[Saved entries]
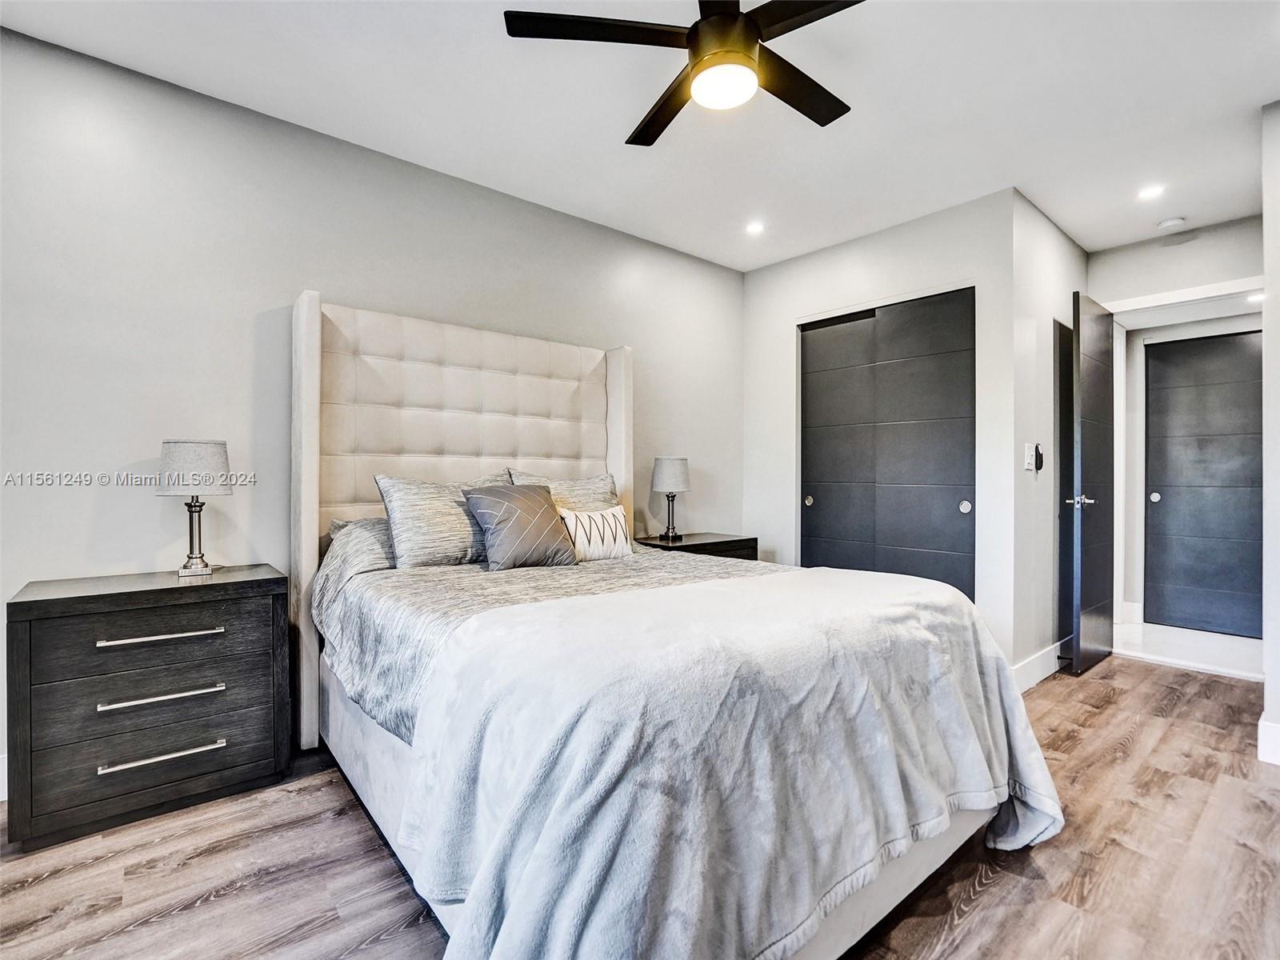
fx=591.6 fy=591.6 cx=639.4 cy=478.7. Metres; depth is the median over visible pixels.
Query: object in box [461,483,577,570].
throw pillow
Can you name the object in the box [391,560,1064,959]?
blanket
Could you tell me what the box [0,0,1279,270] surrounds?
ceiling
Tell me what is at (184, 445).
table lamp
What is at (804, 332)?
closet door
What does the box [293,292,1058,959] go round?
bed
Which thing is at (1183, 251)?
door wall
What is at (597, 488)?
pillow
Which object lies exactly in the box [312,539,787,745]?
comforter
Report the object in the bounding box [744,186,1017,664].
closet wall
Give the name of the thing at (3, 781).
baseboard
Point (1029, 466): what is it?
light switch
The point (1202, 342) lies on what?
hallway door
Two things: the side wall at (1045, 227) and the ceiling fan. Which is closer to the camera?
the ceiling fan
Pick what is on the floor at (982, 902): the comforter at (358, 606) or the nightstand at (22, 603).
the nightstand at (22, 603)
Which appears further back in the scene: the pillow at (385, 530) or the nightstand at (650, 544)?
the nightstand at (650, 544)
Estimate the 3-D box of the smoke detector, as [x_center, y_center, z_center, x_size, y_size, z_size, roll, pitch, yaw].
[2.999,-1.438,3.336,0.121,0.036,0.124,0,0,-40]
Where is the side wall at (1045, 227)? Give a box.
[1008,188,1090,684]
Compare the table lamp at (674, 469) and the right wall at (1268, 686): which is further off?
the table lamp at (674, 469)
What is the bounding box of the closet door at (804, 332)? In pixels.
[800,285,976,598]
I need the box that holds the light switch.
[1024,442,1036,470]
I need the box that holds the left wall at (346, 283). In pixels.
[0,23,743,798]
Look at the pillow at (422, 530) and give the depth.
2.33 m
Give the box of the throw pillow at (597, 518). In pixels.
[556,504,633,562]
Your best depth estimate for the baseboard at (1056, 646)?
3.20 m
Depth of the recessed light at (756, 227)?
3.49 m
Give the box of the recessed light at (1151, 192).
[1136,184,1165,200]
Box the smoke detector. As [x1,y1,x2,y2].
[1156,216,1186,230]
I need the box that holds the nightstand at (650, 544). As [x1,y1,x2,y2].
[631,531,759,560]
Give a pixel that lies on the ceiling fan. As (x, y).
(748, 28)
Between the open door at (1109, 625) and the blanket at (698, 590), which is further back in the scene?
the open door at (1109, 625)
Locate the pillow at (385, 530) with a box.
[320,516,395,582]
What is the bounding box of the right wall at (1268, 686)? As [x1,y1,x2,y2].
[1260,99,1279,765]
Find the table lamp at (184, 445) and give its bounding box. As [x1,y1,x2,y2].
[157,438,231,578]
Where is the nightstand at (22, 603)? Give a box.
[4,562,291,850]
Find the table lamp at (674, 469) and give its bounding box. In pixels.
[650,455,690,539]
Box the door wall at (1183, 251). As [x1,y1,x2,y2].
[1091,216,1261,642]
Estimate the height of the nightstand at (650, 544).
0.690 m
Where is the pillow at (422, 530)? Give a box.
[375,470,510,569]
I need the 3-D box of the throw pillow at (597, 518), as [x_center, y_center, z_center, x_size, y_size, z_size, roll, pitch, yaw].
[-0.211,0.253,2.723,0.445,0.252,0.154,0,0,-40]
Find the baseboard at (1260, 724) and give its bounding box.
[1256,716,1279,766]
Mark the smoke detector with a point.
(1167, 224)
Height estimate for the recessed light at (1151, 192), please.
0.007 m
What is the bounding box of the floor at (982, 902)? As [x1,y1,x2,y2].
[0,652,1279,959]
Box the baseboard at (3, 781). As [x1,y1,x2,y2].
[0,752,8,801]
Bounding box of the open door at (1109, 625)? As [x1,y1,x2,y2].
[1067,290,1114,675]
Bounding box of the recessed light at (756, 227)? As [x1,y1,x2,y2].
[744,220,765,234]
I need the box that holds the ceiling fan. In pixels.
[502,0,863,146]
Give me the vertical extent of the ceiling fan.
0.357 m
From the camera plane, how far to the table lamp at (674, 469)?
3.52 m
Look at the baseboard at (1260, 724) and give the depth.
2.28 m
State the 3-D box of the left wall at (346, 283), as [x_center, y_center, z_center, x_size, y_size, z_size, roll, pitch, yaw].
[-0.921,-0.206,3.016,4.903,2.542,0.125,0,0,-40]
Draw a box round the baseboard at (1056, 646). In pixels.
[1012,639,1066,692]
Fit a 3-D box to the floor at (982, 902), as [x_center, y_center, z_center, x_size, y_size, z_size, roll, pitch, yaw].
[0.619,1.132,1.817,5.950,0.098,3.927,0,0,-40]
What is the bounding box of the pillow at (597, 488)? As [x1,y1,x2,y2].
[507,468,617,511]
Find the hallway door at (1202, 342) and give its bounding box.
[1143,329,1263,634]
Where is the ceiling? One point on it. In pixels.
(1056, 208)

Work to complete
Return every line of the data above exactly, and omit all pictures.

Response for this exercise
fx=591.6 fy=591.6 cx=639.4 cy=478.7. Metres; depth is the median over visible pixels.
Query: object in box [461,483,577,570].
throw pillow
Can you name the object in the box [391,560,1064,959]?
blanket
Could you tell me what the box [0,0,1279,270] surrounds?
ceiling
Tell me what is at (184, 445).
table lamp
What is at (804, 332)?
closet door
What does the box [293,292,1058,959] go round?
bed
Which thing is at (1183, 251)?
door wall
What is at (597, 488)?
pillow
Which object lies exactly in the box [312,539,787,745]?
comforter
Report the object in the bounding box [744,186,1017,664].
closet wall
Give the name of the thing at (3, 781).
baseboard
Point (1029, 466): what is it?
light switch
The point (1202, 342) lies on what?
hallway door
Two things: the side wall at (1045, 227) and the ceiling fan. Which is closer to the camera?
the ceiling fan
Pick what is on the floor at (982, 902): the comforter at (358, 606) or the nightstand at (22, 603).
the nightstand at (22, 603)
Which appears further back in the scene: the pillow at (385, 530) or the nightstand at (650, 544)?
the nightstand at (650, 544)
Estimate the 3-D box of the smoke detector, as [x_center, y_center, z_center, x_size, y_size, z_size, roll, pitch, yaw].
[2.999,-1.438,3.336,0.121,0.036,0.124,0,0,-40]
Where is the side wall at (1045, 227)? Give a box.
[1008,188,1090,684]
Compare the table lamp at (674, 469) and the right wall at (1268, 686): which is further off?
the table lamp at (674, 469)
What is the bounding box of the closet door at (804, 332)? In pixels.
[800,285,976,598]
I need the box that holds the light switch.
[1024,442,1036,470]
I need the box that holds the left wall at (346, 283). In pixels.
[0,23,743,798]
Look at the pillow at (422, 530) and give the depth.
2.33 m
Give the box of the throw pillow at (597, 518). In pixels.
[556,504,633,562]
Your best depth estimate for the baseboard at (1056, 646)?
3.20 m
Depth of the recessed light at (756, 227)?
3.49 m
Give the box of the recessed light at (1151, 192).
[1136,184,1165,200]
Box the smoke detector. As [x1,y1,x2,y2].
[1156,216,1186,230]
I need the box that holds the nightstand at (650, 544). As [x1,y1,x2,y2].
[631,531,759,560]
Give a pixel that lies on the ceiling fan. As (x, y).
(748, 28)
Between the open door at (1109, 625) and the blanket at (698, 590), which is further back in the scene?
the open door at (1109, 625)
Locate the pillow at (385, 530) with a box.
[320,516,395,582]
What is the bounding box of the right wall at (1268, 686)? As [x1,y1,x2,y2].
[1260,99,1279,765]
Find the table lamp at (184, 445) and give its bounding box. As [x1,y1,x2,y2].
[157,438,231,578]
Where is the nightstand at (22, 603)? Give a box.
[4,562,291,850]
Find the table lamp at (674, 469) and give its bounding box. In pixels.
[650,455,690,539]
Box the door wall at (1183, 251). As [x1,y1,x2,y2].
[1091,216,1261,642]
Estimate the height of the nightstand at (650, 544).
0.690 m
Where is the pillow at (422, 530)? Give a box.
[375,470,510,569]
I need the 3-D box of the throw pillow at (597, 518), as [x_center, y_center, z_center, x_size, y_size, z_size, roll, pitch, yaw].
[-0.211,0.253,2.723,0.445,0.252,0.154,0,0,-40]
Find the baseboard at (1260, 724) and give its bounding box.
[1256,716,1279,766]
Mark the smoke detector with a point.
(1167, 224)
Height estimate for the recessed light at (1151, 192), please.
0.007 m
What is the bounding box of the floor at (982, 902)? As [x1,y1,x2,y2].
[0,652,1279,959]
Box the baseboard at (3, 781). As [x1,y1,x2,y2].
[0,752,8,801]
Bounding box of the open door at (1109, 625)? As [x1,y1,x2,y2].
[1067,290,1114,675]
Bounding box of the recessed light at (756, 227)? As [x1,y1,x2,y2].
[744,220,765,234]
I need the box that holds the ceiling fan. In pixels.
[502,0,863,146]
Give me the vertical extent of the ceiling fan.
0.357 m
From the camera plane, how far to the table lamp at (674, 469)?
3.52 m
Look at the baseboard at (1260, 724) and give the depth.
2.28 m
State the 3-D box of the left wall at (346, 283), as [x_center, y_center, z_center, x_size, y_size, z_size, roll, pitch, yaw].
[-0.921,-0.206,3.016,4.903,2.542,0.125,0,0,-40]
Draw a box round the baseboard at (1056, 646). In pixels.
[1012,639,1066,692]
Fit a 3-D box to the floor at (982, 902), as [x_center, y_center, z_center, x_size, y_size, z_size, roll, pitch, yaw].
[0.619,1.132,1.817,5.950,0.098,3.927,0,0,-40]
What is the bounding box of the pillow at (597, 488)? As [x1,y1,x2,y2].
[507,468,617,511]
Find the hallway door at (1202, 342) and give its bounding box.
[1143,329,1263,634]
Where is the ceiling? One point on it. In pixels.
(1056, 208)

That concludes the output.